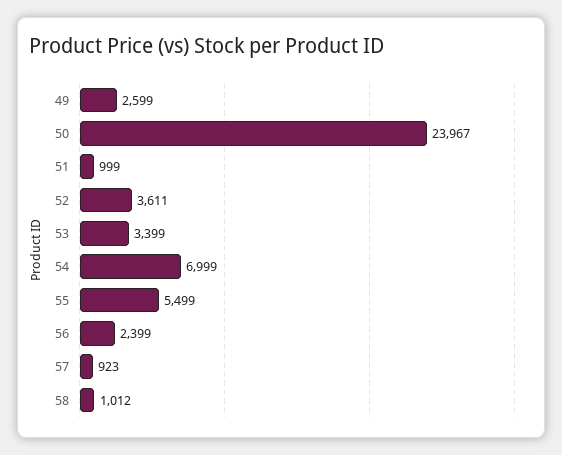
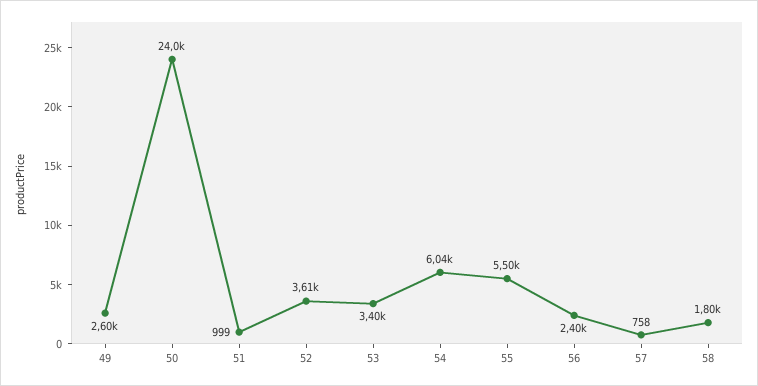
54: 6999 -> 6040
57: 923 -> 758
58: 1012 -> 1800

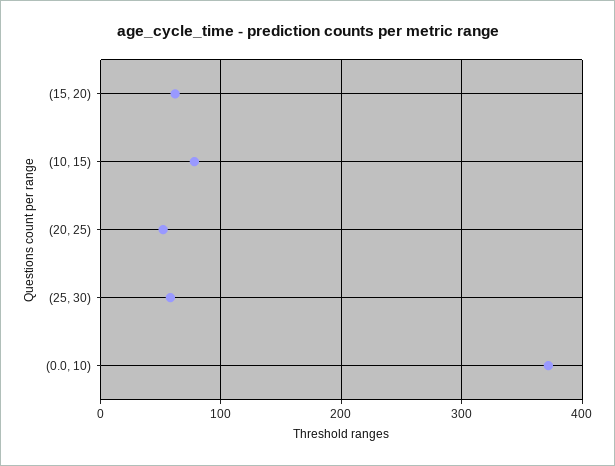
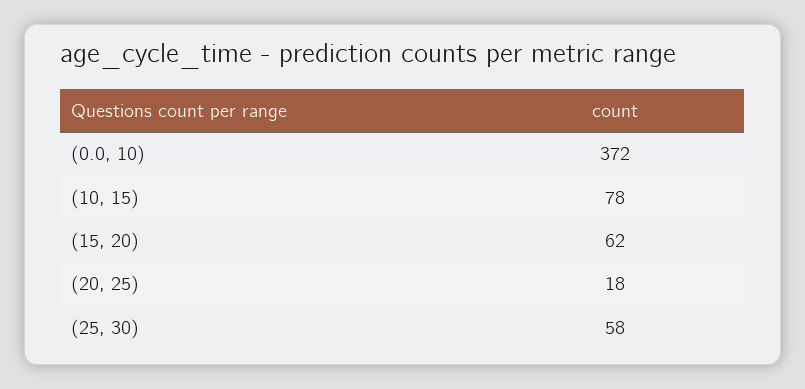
(20, 25): 50 -> 18

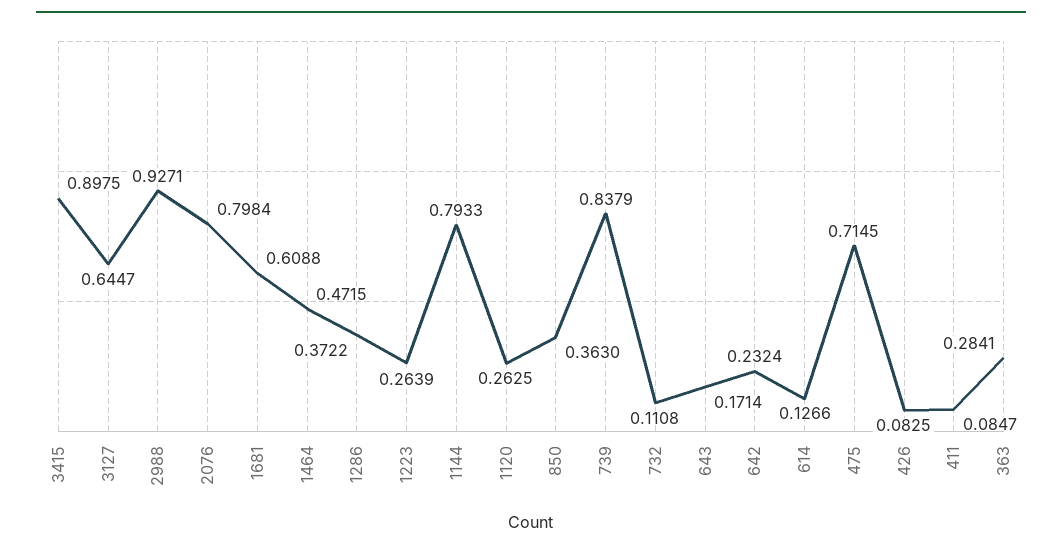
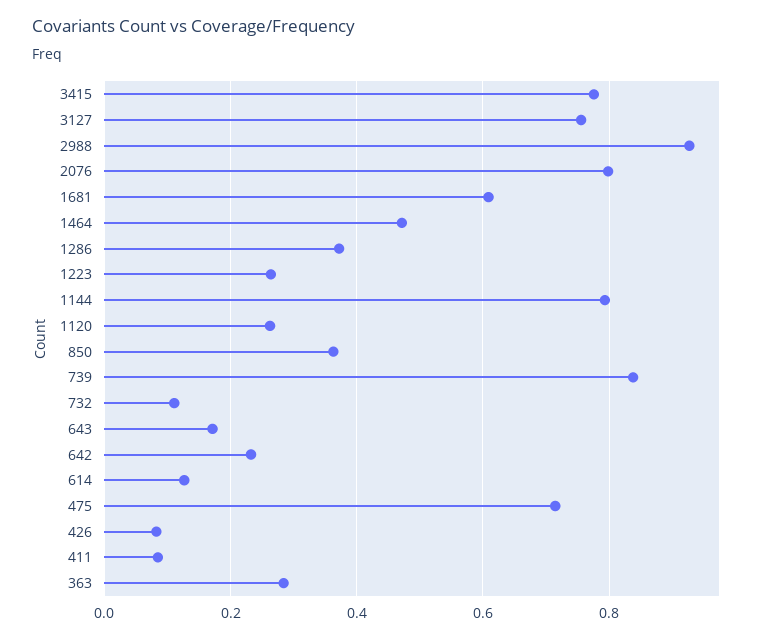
3415: 0.8975 -> 0.78
3127: 0.6447 -> 0.76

_ _ _ _

▶ **TASK TO COMPLETE**
Give the data back exactly, omitting all pictures.

▶ **THE ANSWER**
54: 6999 -> 6040
57: 923 -> 758
58: 1012 -> 1800

(20, 25): 50 -> 18

3415: 0.8975 -> 0.78
3127: 0.6447 -> 0.76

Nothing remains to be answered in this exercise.